Wednesday, January 19, 2011

Parts of ATV Edoardo Amaldi Coming Together For Integrated Cargo Carrier for Space Missions

The three main parts of ATV-3 arrived at the premises of EADS Astrium in Bremen, Germany, in December. The vehicle is now waiting to be assembled at the end of January.

The Integrated Cargo Carrier, built by Thales Alenia Space Italy, was transported by a voluminous Beluga aircraft from Turin airport just before Christmas.

ATV-3's Equipped Avionics Bay (EAB) was delivered from Toulouse, France, to Bremen, German, via a 'Beluga' Airbus.
Credits: ESA

This module represents about 60% of the total ATV volume and will hold all the liquid and dry cargo, totalling up to 7.5 tonnes.

Europe-wide engineering expertise

The Equipped Propulsion Bay, containing the rocket engines and propellant tanks, was built on site in Bremen. The Equipped Avionics Bay – ATV's 'brain' – was delivered from Toulouse, France, after thermal vacuum testing.

As the computers in the avionics bay generate a lot of heat, the thermal control system of this section is particularly sophisticated – and vital for ATV's success.

The Integrated Cargo Carrier (ICC) getting ready for its flight to Bremen, Germany.

Credits: Thales Alenia Space

These two modules will be combined at the end of the month into their final configuration for launch. Later in the spring, the cargo carrier will be electrically connected with them for final testing.

ATV-3 will be shipped to the launch site, Europe’s Spaceport in Kourou, French Guiana, in September for dispatch to the ISS in February 2012.

Mass-producing the cargo craft

The newest ATV, named after a leading figure in Italian space science last century, will be the first to be processed and launched within the target cadence of one ATV per year.

Construction of the following ATVs is also on schedule to keep up the tempo.

"The main challenges of Edoardo Amaldi will be not only to perform its very complex mission as successfully as its predecessors, but also to prepare it within a much shorter interval since the previous one," says Massimo Cislaghi, ESA’s ATV-3 Mission Manager.

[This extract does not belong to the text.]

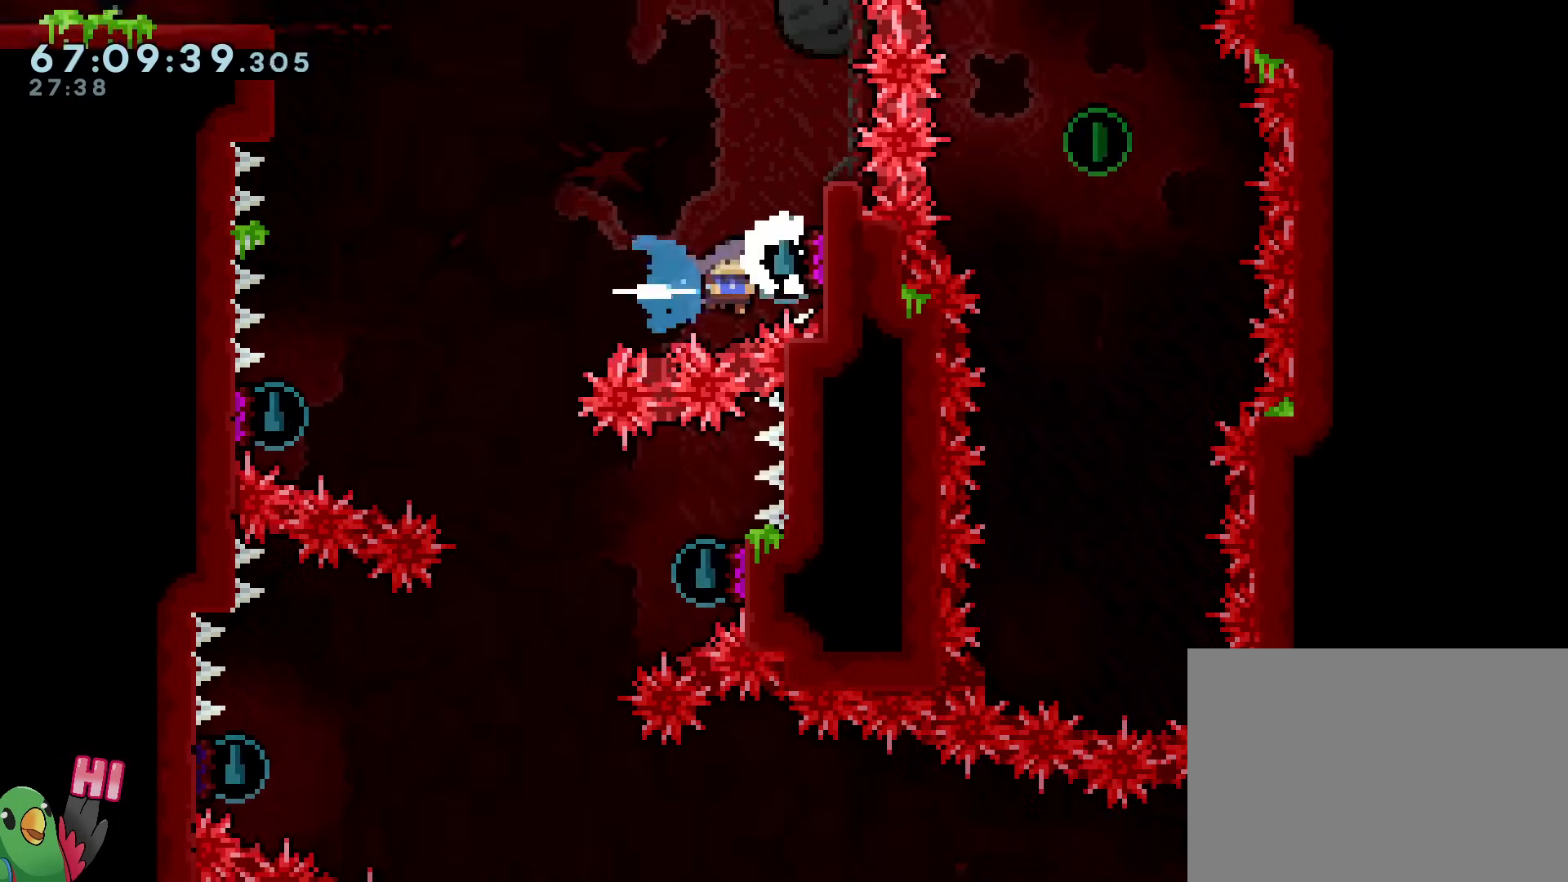
{"buttons": [], "left_stick": "down", "right_stick": "center", "events": [[16, "Y", "up"], [33, "B", "up"], [83, "left_stick", "down-left"], [133, "Y", "down"], [267, "Y", "up"], [400, "left_stick", "down"]]}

"This implies, for instance, that any technical information from the Johannes Kepler mission will become available only when the Edoardo Amaldi preparations are already at a very advanced stage."

So far, the only differences between the two spacecraft are the name and the cargo manifest.

The Equipped Avionics Bay (EAB) before its flight to Bremen, Germany.
Credits: Thales Alenia Space

The launch by the end of February 2012 will be, "vital for space station logistics, especially at a time when the operational life of the US Space Shuttle will have come to an end, and its replacement might not yet be ready," comments Massimo.

After being happily mated in Bremen for system integration and testing, the parts will then be separated. Their next destination is French Guiana, where all the pieces will be reassembled and tested again before the vessel's voyage into space.